::: Record extracts :::
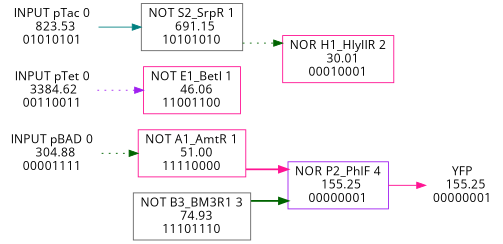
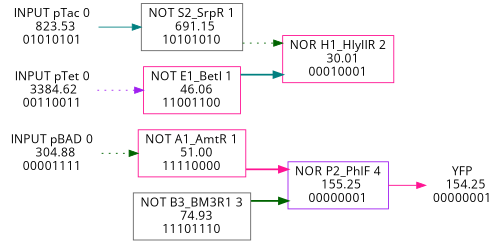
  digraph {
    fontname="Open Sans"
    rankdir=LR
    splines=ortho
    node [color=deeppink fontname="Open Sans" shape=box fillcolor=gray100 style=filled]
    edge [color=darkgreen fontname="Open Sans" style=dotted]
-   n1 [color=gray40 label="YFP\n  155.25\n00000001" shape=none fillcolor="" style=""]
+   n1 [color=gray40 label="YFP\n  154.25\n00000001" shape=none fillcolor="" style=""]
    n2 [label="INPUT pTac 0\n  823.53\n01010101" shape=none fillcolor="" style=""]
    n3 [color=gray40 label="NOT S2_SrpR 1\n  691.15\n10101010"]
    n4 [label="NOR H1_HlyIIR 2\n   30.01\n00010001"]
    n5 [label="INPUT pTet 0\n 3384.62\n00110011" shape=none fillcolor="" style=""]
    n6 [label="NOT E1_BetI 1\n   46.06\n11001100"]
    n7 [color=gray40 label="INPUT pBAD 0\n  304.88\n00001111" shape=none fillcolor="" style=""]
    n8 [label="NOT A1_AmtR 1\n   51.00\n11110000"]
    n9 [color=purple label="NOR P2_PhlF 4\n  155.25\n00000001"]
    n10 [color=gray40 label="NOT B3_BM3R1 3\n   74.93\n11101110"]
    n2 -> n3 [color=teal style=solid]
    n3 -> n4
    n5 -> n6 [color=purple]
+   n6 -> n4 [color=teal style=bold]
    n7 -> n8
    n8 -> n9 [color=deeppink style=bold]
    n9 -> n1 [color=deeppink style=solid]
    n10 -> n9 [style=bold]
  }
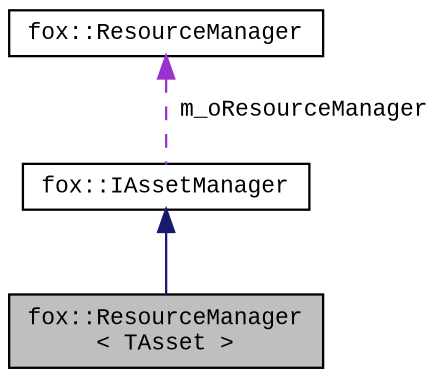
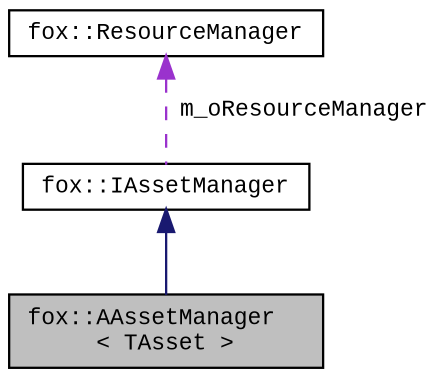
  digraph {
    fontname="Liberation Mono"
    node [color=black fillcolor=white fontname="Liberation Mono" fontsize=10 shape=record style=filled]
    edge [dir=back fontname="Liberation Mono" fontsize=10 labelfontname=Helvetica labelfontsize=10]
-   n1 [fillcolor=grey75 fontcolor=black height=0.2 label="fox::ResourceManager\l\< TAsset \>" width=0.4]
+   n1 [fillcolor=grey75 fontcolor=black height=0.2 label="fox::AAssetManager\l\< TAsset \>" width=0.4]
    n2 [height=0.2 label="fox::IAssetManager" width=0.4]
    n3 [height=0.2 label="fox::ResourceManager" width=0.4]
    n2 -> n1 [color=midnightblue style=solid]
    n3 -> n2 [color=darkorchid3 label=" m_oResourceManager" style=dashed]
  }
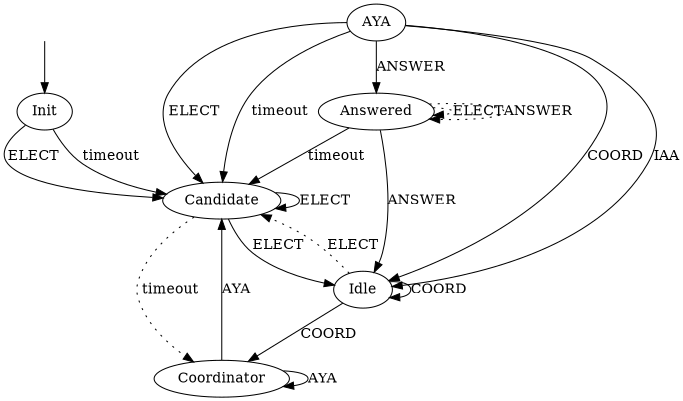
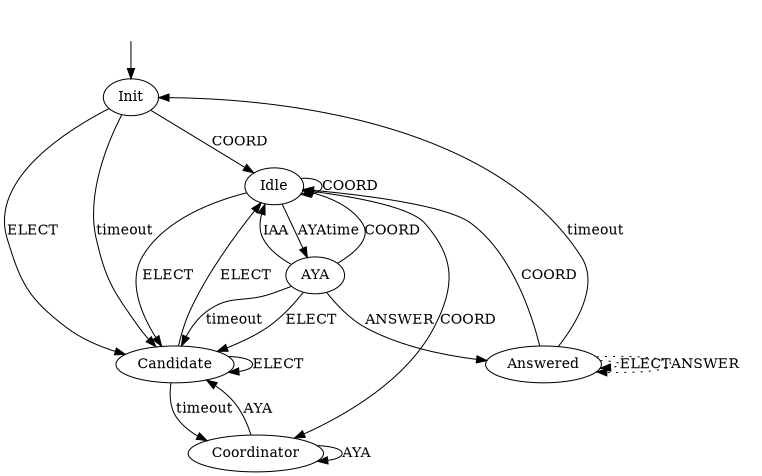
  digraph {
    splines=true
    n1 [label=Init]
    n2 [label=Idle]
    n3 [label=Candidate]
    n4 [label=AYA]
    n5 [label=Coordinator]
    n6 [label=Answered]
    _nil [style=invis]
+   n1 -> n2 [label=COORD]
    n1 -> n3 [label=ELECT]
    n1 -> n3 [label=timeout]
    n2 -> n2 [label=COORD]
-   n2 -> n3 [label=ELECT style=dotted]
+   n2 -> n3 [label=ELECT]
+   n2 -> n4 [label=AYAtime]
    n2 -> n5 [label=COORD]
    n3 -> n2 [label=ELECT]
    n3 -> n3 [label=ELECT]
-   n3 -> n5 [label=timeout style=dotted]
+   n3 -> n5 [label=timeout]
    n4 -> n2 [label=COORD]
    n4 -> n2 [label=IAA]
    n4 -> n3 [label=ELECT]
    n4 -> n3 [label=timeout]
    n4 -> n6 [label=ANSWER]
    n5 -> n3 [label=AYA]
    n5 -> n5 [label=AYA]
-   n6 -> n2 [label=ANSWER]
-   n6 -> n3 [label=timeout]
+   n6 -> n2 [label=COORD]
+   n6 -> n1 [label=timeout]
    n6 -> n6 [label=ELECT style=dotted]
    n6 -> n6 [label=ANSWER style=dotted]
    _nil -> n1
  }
:::
§ **Aim of the task**
Reproduce everything from the start of the records down through the line containing "n2 -> n3 [color=teal style=solid]", omitting the pictures from your answer.

§ **Reply to the exercise**
  digraph {
    fontname="Open Sans"
    rankdir=LR
    splines=ortho
    node [color=deeppink fontname="Open Sans" shape=box fillcolor=gray100 style=filled]
    edge [color=darkgreen fontname="Open Sans" style=dotted]
-   n1 [color=gray40 label="YFP\n  155.25\n00000001" shape=none fillcolor="" style=""]
+   n1 [color=gray40 label="YFP\n  154.25\n00000001" shape=none fillcolor="" style=""]
    n2 [label="INPUT pTac 0\n  823.53\n01010101" shape=none fillcolor="" style=""]
    n3 [color=gray40 label="NOT S2_SrpR 1\n  691.15\n10101010"]
    n4 [label="NOR H1_HlyIIR 2\n   30.01\n00010001"]
    n5 [label="INPUT pTet 0\n 3384.62\n00110011" shape=none fillcolor="" style=""]
    n6 [label="NOT E1_BetI 1\n   46.06\n11001100"]
    n7 [color=gray40 label="INPUT pBAD 0\n  304.88\n00001111" shape=none fillcolor="" style=""]
    n8 [label="NOT A1_AmtR 1\n   51.00\n11110000"]
    n9 [color=purple label="NOR P2_PhlF 4\n  155.25\n00000001"]
    n10 [color=gray40 label="NOT B3_BM3R1 3\n   74.93\n11101110"]
    n2 -> n3 [color=teal style=solid]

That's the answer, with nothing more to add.